**Problem statement:** Report how many lines in the material below contain the word "chart". Give only the number.

**Data:**
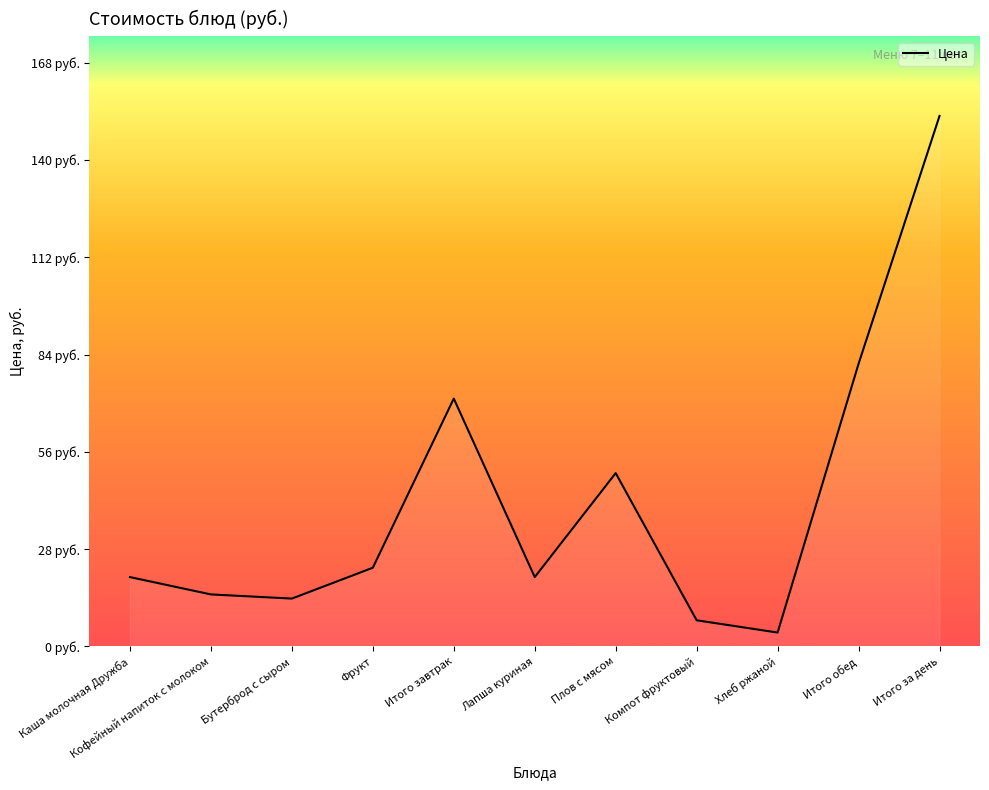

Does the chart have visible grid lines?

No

==

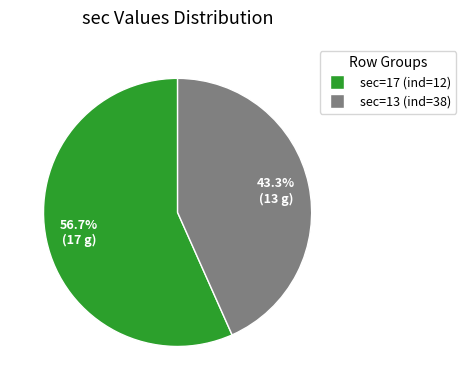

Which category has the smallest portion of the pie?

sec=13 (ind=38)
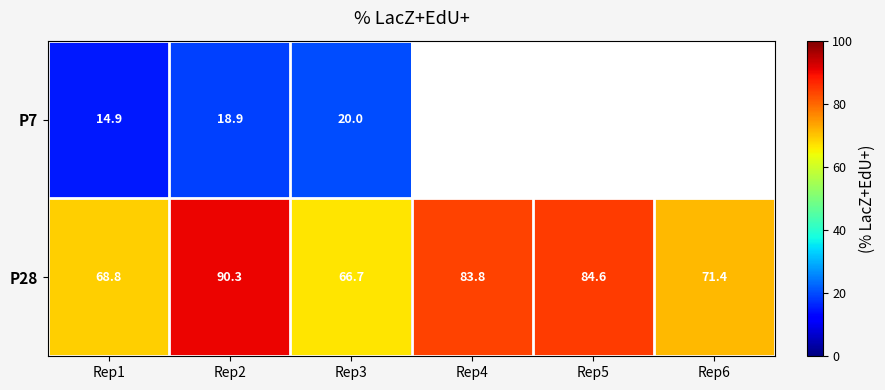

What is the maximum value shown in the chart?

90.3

**Result for this task:** 2